MySQL MyISAM – Does Table Size Affect SELECT on MyISAM Table Index?

myisamMySQLselect

I was arguing with a coworker if SELECT * WHERE t BETWEEN ? AND ? on a MyIsam table where t is an index is significantly slower for huge tables. The hypothetically returned dataset is always the same, but in one query makes up for .1% of the tables content, and for the other… say 90%.

The table we were speaking about is used for logging. This means the index for the time t is increased chronologically, which makes analyzing the table unneccessary.

My explanation was that other then searching the index to find the first and the last row (aka the first and the last reference to the data) the performance should be the same. It would take a bit longer to search a long index compared to a small one – but returning the data should take the same time. Is this right or am I completely off the track on this one?

Thanks!

Best Answer

Broadly speaking, on a MyISAM Table with a range scan, the process is:

  • Find the first Index result using the BTREE (inside the .MYI file) and access the row result (on the .MYD file) - Handler_read_key
  • Get the next result, using the index (and in the same order), until the value retrieved is larger than the one defined (multiple instances of Handler_read_next)

You can actually get this plan by observing that you get a range join type on EXPLAIN and on the Handler_* counters on SHOW SESSION STATUS.

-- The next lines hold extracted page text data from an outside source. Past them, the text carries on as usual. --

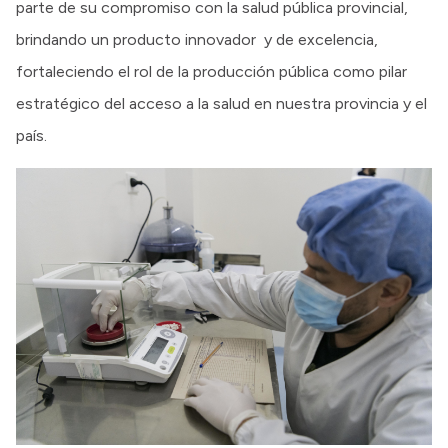
parte de su compromiso con la salud pública provincial,
brindando un producto innovador y de excelencia,
fortaleciendo el rol de la producción pública como pilar
estratégico del acceso a la salud en nuestra provincia y el
país.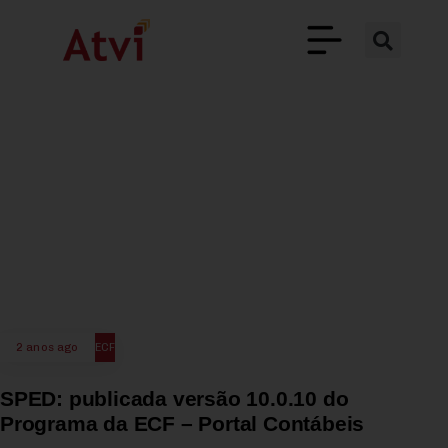
2 anos ago
ECF
SPED: publicada versão 10.0.10 do
Programa da ECF – Portal Contábeis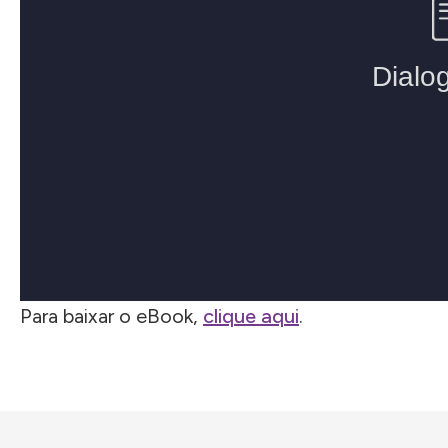
Para baixar o eBook,
clique aqui
.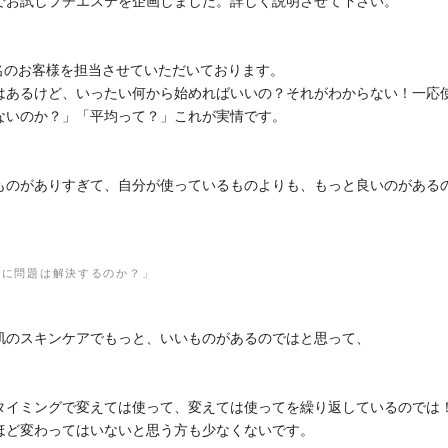
でお試しプチエステを企画しました。詳しく説明させて下さい。
0名のお客様を担当させていただいております。
はあるけど、いったい何から始めればいいの？それがわからない！一応
ないのか？」「平均って？」これが実情です。
ものがありすぎて、自分が使っているものよりも、もっと良いのがある
当に問題は解決するのか？」
肌のスキンケアでもっと、いいものがあるのではと思って、
。
タイミングで変えては使って、変えては使ってを繰り返しているのでは
ほど変わってはいないと思う方も少なくないです。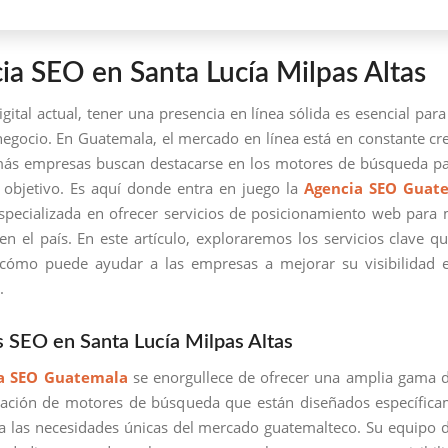
ia SEO en Santa Lucía Milpas Altas
igital actual, tener una presencia en línea sólida es esencial para
negocio. En Guatemala, el mercado en línea está en constante cr
ás empresas buscan destacarse en los motores de búsqueda pa
 objetivo. Es aquí donde entra en juego la
Agencia SEO Guat
pecializada en ofrecer servicios de posicionamiento web para
n el país. En este artículo, exploraremos los servicios clave qu
 cómo puede ayudar a las empresas a mejorar su visibilidad e
.
s SEO en Santa Lucía Milpas Altas
a SEO Guatemala
se enorgullece de ofrecer una amplia gama d
zación de motores de búsqueda que están diseñados específica
a las necesidades únicas del mercado guatemalteco. Su equipo 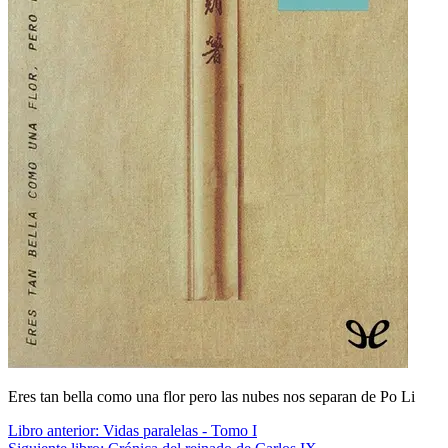
Eres tan bella como una flor pero las nubes nos separan de Po Li
Libro anterior:
Vidas paralelas - Tomo I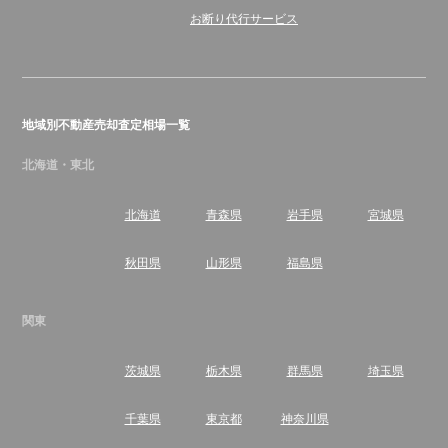
お断り代行サービス
地域別不動産売却査定相場一覧
北海道・東北
北海道
青森県
岩手県
宮城県
秋田県
山形県
福島県
関東
茨城県
栃木県
群馬県
埼玉県
千葉県
東京都
神奈川県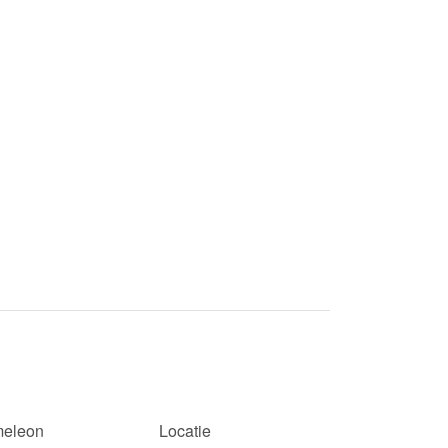
eleon
Locatie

Theoretically, the first step is O(log n) -where n is the number of records indexed (the table size)- while the second is O(m)- where m is the number of records returned. So, theoretically, a larger table will take more to return the records. Why so I say theorically? Because the O() notation can be deceitful if you do not have into account the constants. Indexes usually end up in memory, while rows (specially on MyISAM, which has not a dedicated buffer for data) can be on disk, so the difference in performance of both operations is large. Also, MyISAM has problems with large tables, so then number of levels tend not to be too large.

Let me show you an unrelated graph: Full table scan

In the above graph, the full table scan (blue line) should be flat, because all rows are examined, but it is not mainly because at that point, reading and returning 16M rows is more costly than returning only 1.

So the answer is- both operations take time, which one dominates depend on the actual value of m and n, plus the state of the database in terms of speed of hardware (memory, disk) and the state of the buffers (filesystem, key buffer). In conventional usage, an index scan of a single row is a very fast operation, but it depends comparing to what, and if you have into account extreme cases, like large tables where the BTREE index doesn't fit into memory.